Newsom arrived in San Salvador on Sunday morning. He and his wife, First Partner Jennifer Siebel Newsom, toured the city’s Catholic cathedral, visiting the tomb of assassinated Archbishop Oscar Romero, who was canonized as a saint and a martyr by Pope Francis last year. The Newsoms met with San Salvador Mayor Ernesto Muyschondt and his wife before sitting down with the small traveling press corps for an extensive interview.
Newsom is the first sitting California governor to visit Central America. Unlike the overseas trade missions of his predecessors, this is a policy-driven trip, which Newsom calls a “fact-finding mission” to learn more about why so many Salvadorans and other Central Americans are fleeing their homelands to seek asylum in the United States.
“How do you understand California without understanding the Northern Triangle?” Newsom asked, referring to El Salvador, Honduras and Guatemala, and noting that California has the world’s largest population of Salvadoran expatriates. “I’m trying to understand California…(Immigration) is the issue that defines so many other issues…I think I have a responsibility to understand what’s going on down here.” Newsom will meet with Salvadorans deported by the United States while here, as well as with the country’s outgoing president, its president-elect, and human rights leaders.
When word came during the first hours of Newsom’s visit that Homeland Security Secretary Kirstjen Nielsen had resigned, and that sources told CBS News it was part of a shakeup to pursue an even tougher line on immigration, Newsom’s initial response was one word: “Wow.” Shaking his head, he wondered “How much more hard-line can you go?
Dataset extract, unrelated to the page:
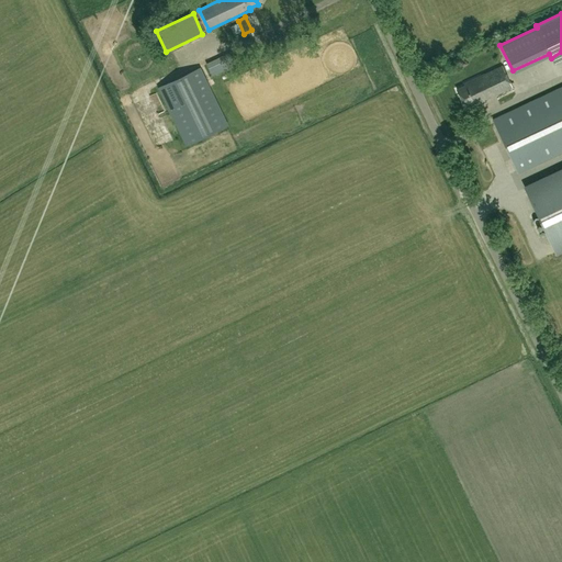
[(213,76),(236,64),(231,52),(206,64),(213,76)]
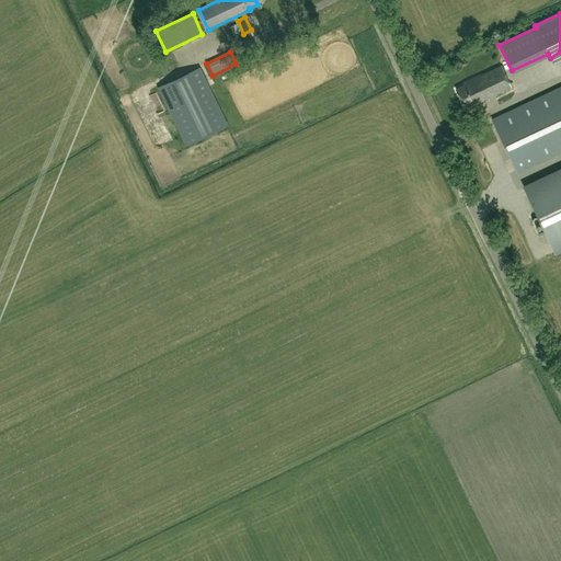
[(462,83),(455,88),(464,105),(471,102),(472,103),(511,86),(500,64),(462,82),(462,83)]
How do you dial up the rhetoric?”
He blasted the president’s persistent demand for a border wall, his on-again, off-again threats to close America’s southern border, and his reported request that the Customs and Border Patrol stop allowing Central American migrants to request asylum.
“These are legal asylum-seekers. Legal asylum-seekers. These are not people scaling walls,” Newsom said. “The biggest story is not what’s happening in Mexico…the biggest story on immigration in the United States of America is Donald Trump and the Northern Triangle, and El Salvador specifically, and that’s why we’re here.”
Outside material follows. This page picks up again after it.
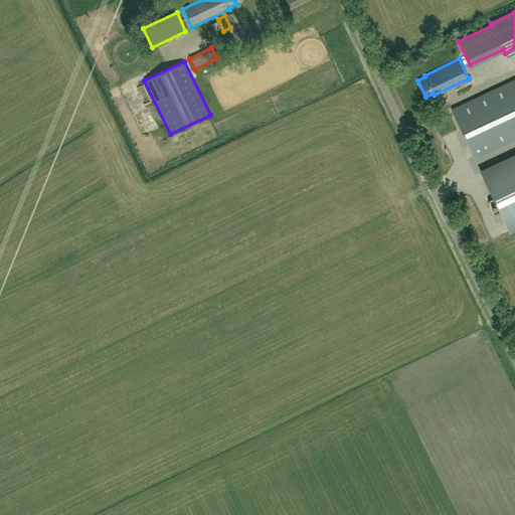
[(474,157),(514,137),(514,77),(451,108),(474,157)]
California Republican leaders have scoffed at Newsom’s Central American junket, saying he should focus on the problems at home, including poverty in the state’s own Central Valley, and that it shouldn’t take a foreign trip to figure out why people migrate.
But Newsom said he can learn things “on the ground” that he couldn’t possibly learn “if I read about it in Time magazine. You feel something when you walk around…you have to feel something, you have to touch something, you gotta get a sense of things, and so it’s not an intellectual exercise. And it’s about human beings, so it’s a very emotional exercise. There is sort of a humanitarian component to this that is very real and raw, and very much in the spirit and the zeitgeist of who we are as a state, a universal state. And we are a state of refuge. This is a state that’s brought in well over a hundred thousand refugees in the last fifteen years. California prides itself on that.”
Mayor Muyschondt (pronounced like “Mason”) welcomed Newsom’s visit. “It’s important for the governor to get a feel of what we’re doing,” to stem migration by easing poverty and gang violence, he told KCBS Radio. He said he hopes Newsom spreads the word back in America, to help convince the Trump administration not to cut off U.S. aid. “It would be much more profitable…for the U.S. government to invest in our countries and our region and opportunities for our people instead of investing in a wall. Cutting the aid will only make things worse for us, and will only make more people try to find opportunities elsewhere.”
Newsom’s visit is being paid for by the California State Protocol Foundation, not by taxpayers. In a country with rampant street crime and kidnappings for ransom, it’s being conducted under extremely tight security, with a small band of staffers and only five traveling reporters, including KCBS Radio’s Political Reporter Doug Sovern. The security team is keeping details of the governor’s daily itinerary a closely guarded secret and barring reporters from tweeting until the entourage has left each location. The group will return to California Wednesday.